Immunofluorescence staining

Transfected HEK293T cells were fixed with 1% paraformaldehyde, permeabilized using 0.5% Triton X-100, and blocked using 3% BSA. Primary antibodies were given overnight at 4 °C. Cells were then washed with PBS and incubated with secondary antibodies. Stained cells were placed on slides with Vectashield with DAPI (Vector Laboratories, USA) and visualized with Nikon Eclipse 90i at ×100 magnification.

Gene expression analysis

For mRNA isolation, NucleoSpin® RNA (Macherey-Nagel, Germany) kit was used as per the manufacturer’s instructions. cDNA was prepared busing MMLV-reverse transcriptase (Thermo Fisher Scientific, USA). qRT-PCR was performed with LightCycler® 480 SYBR Green I Master (Roche, Switzerland). The primers used in qRT-PCR are listed in Supplementary Table S2.


RNAseq experiment was performed at two different time points (t = 7 days and t = 14 days). For both time points RNA samples were sequenced on a HiSeq4000, the reads were mapped on hg19 genome build by HISAT2 software. mRNA counts were calculated using HTSeq software. DEGs were identified using DESEQ2. Gene set enrichment analysis was performed by using publicly available gene sets data ( [77]. Gene Expression Omnibus accession number for RNAseq analyses is GSE127904.

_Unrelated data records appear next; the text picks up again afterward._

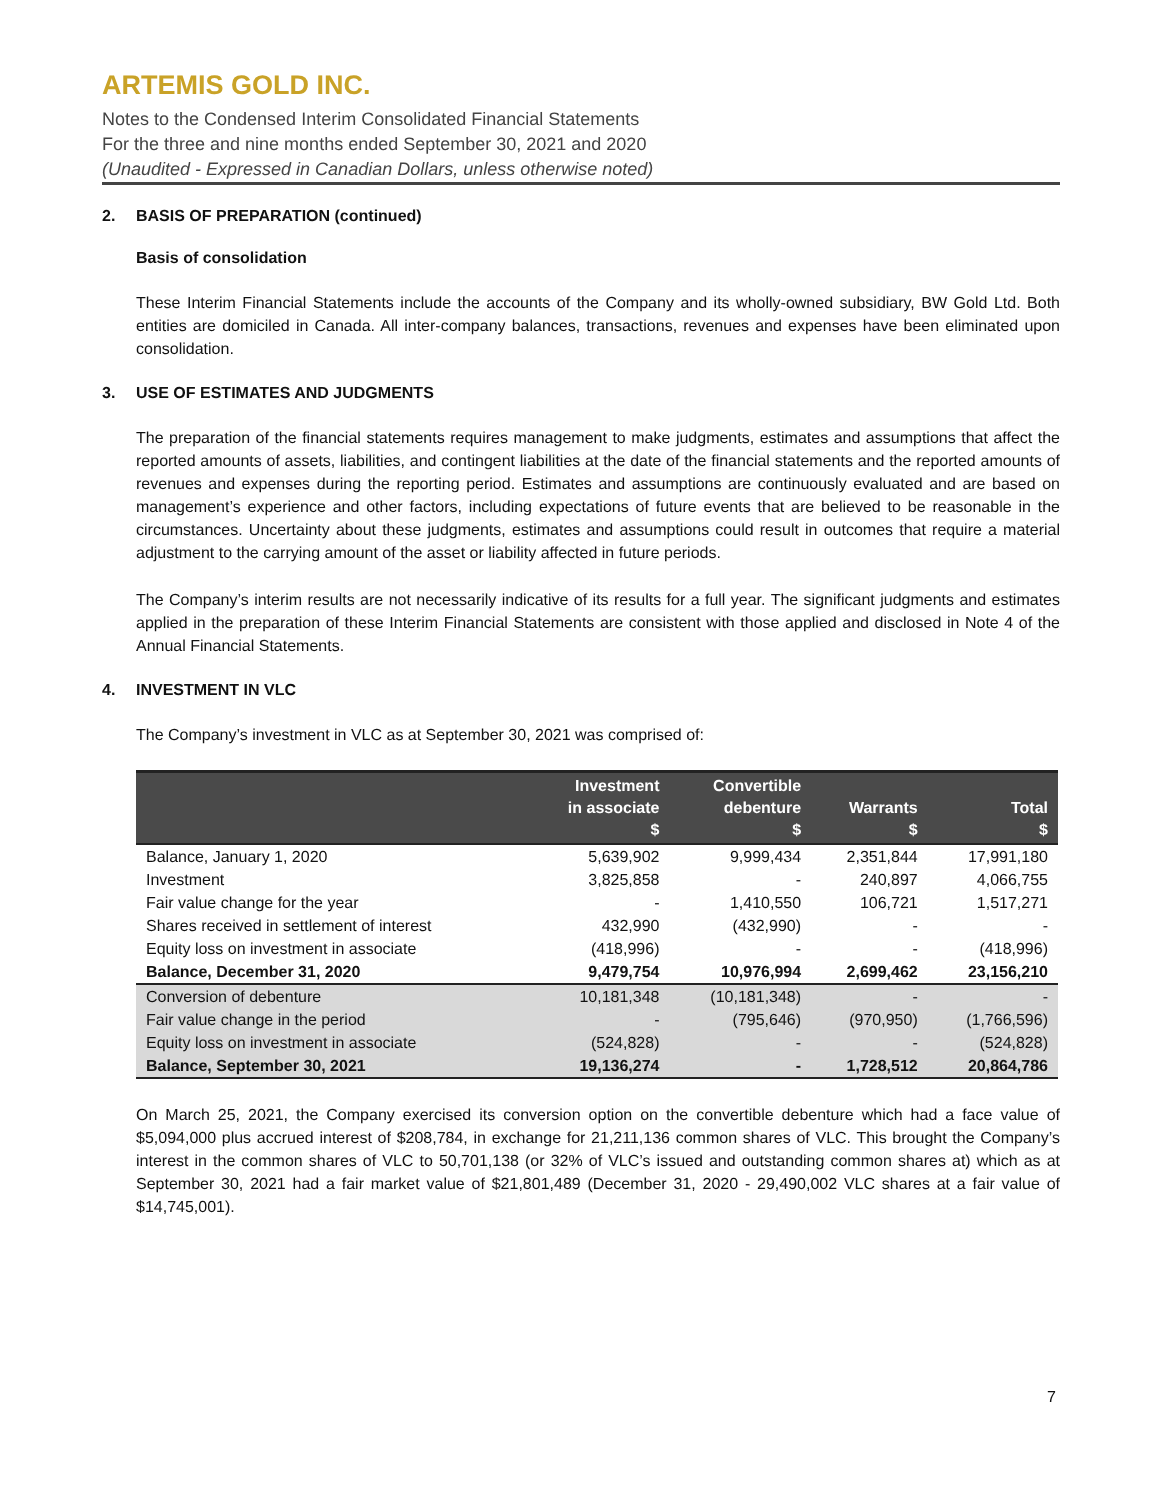ARTEMIS GOLD INC.
Notes to the Condensed Interim Consolidated Financial Statements
For the three and nine months ended September 30, 2021 and 2020
(Unaudited - Expressed in Canadian Dollars, unless otherwise noted)
2. BASIS OF PREPARATION (continued)
Basis of consolidation
These Interim Financial Statements include the accounts of the Company and its wholly-owned subsidiary, BW Gold Ltd. Both entities are domiciled in Canada. All inter-company balances, transactions, revenues and expenses have been eliminated upon consolidation.
3. USE OF ESTIMATES AND JUDGMENTS
The preparation of the financial statements requires management to make judgments, estimates and assumptions that affect the reported amounts of assets, liabilities, and contingent liabilities at the date of the financial statements and the reported amounts of revenues and expenses during the reporting period. Estimates and assumptions are continuously evaluated and are based on management’s experience and other factors, including expectations of future events that are believed to be reasonable in the circumstances. Uncertainty about these judgments, estimates and assumptions could result in outcomes that require a material adjustment to the carrying amount of the asset or liability affected in future periods.
The Company’s interim results are not necessarily indicative of its results for a full year. The significant judgments and estimates applied in the preparation of these Interim Financial Statements are consistent with those applied and disclosed in Note 4 of the Annual Financial Statements.
4. INVESTMENT IN VLC
The Company’s investment in VLC as at September 30, 2021 was comprised of:
| | Investment in associate $ | Convertible debenture $ | Warrants $ | Total $ |
| --- | --- | --- | --- | --- |
| Balance, January 1, 2020 | 5,639,902 | 9,999,434 | 2,351,844 | 17,991,180 |
| Investment | 3,825,858 | - | 240,897 | 4,066,755 |
| Fair value change for the year | - | 1,410,550 | 106,721 | 1,517,271 |
| Shares received in settlement of interest | 432,990 | (432,990) | - | - |
| Equity loss on investment in associate | (418,996) | - | - | (418,996) |
| Balance, December 31, 2020 | 9,479,754 | 10,976,994 | 2,699,462 | 23,156,210 |
| Conversion of debenture | 10,181,348 | (10,181,348) | - | - |
| Fair value change in the period | - | (795,646) | (970,950) | (1,766,596) |
| Equity loss on investment in associate | (524,828) | - | - | (524,828) |
| Balance, September 30, 2021 | 19,136,274 | - | 1,728,512 | 20,864,786 |
On March 25, 2021, the Company exercised its conversion option on the convertible debenture which had a face value of $5,094,000 plus accrued interest of $208,784, in exchange for 21,211,136 common shares of VLC. This brought the Company’s interest in the common shares of VLC to 50,701,138 (or 32% of VLC’s issued and outstanding common shares at) which as at September 30, 2021 had a fair market value of $21,801,489 (December 31, 2020 - 29,490,002 VLC shares at a fair value of $14,745,001).
7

KDM3B DEG expression in CRPC patients

Based on their response to shKDM3B, DEGs were grouped into downregulated, unchanged, and upregulated. RPKM values for DEGs in primary and metastatic PCa samples were obtained from cBioPortal (GSE21032) [47, 78, 79]. Wilcoxon test was used for statistical analysis.

Metabolic profiling

Metabolites from LNCaP-abl cells treated with gRNAs for KDM3B knock out (n = 5) were extracted into ice-cold methanol. Cells lysate was collected, centrifuged, DNA content was measured and filtered (10 kDa MWCO). The samples were analysed using three LC-MS methods: anion-exchange chromatography-mass spectrometry and reversed-phase chromatography-mass spectrometry (positive and negative ion mode). Post-sample analysis, Progenesis QI software, was used for raw data processing, which included peak alignment, isotope cluster recognition, and compound identification. Compound identification was performed by matching compound features to four measurement parameters associated with authentic standards. Matches were based on accurate mass measurement (<5 ppm), experimental retention window time (<30 s), matching fragmentation patterns where applicable and isotope patterns matched with the standard (>90%). MetaboAnalyst was used for data processing and statistical analysis. FDR adjusted p values were used throughout for analysis of metabolomics data (Fig. 5) to account for the size of abundance differences in comparison to the overall variance (i.e., the range of abundance values).

Statistical analysis

Statistical analysis is described in the figure legends where n describes number of biological replicates. All in vitro experiments were performed at least three independent times (except Fig. 3d and Supplementary Fig. S4). Mean ± S.E.M. was used for data representation. Two tailed Student’s t test was used for the comparison of the difference between two groups. For RNAseq, FDR < 0.05 was used as significance cutoff. In all figures (except Fig. 5), *p < 0.05, **p < 0.01, and ***p < 0.001 was used to demonstrate significance.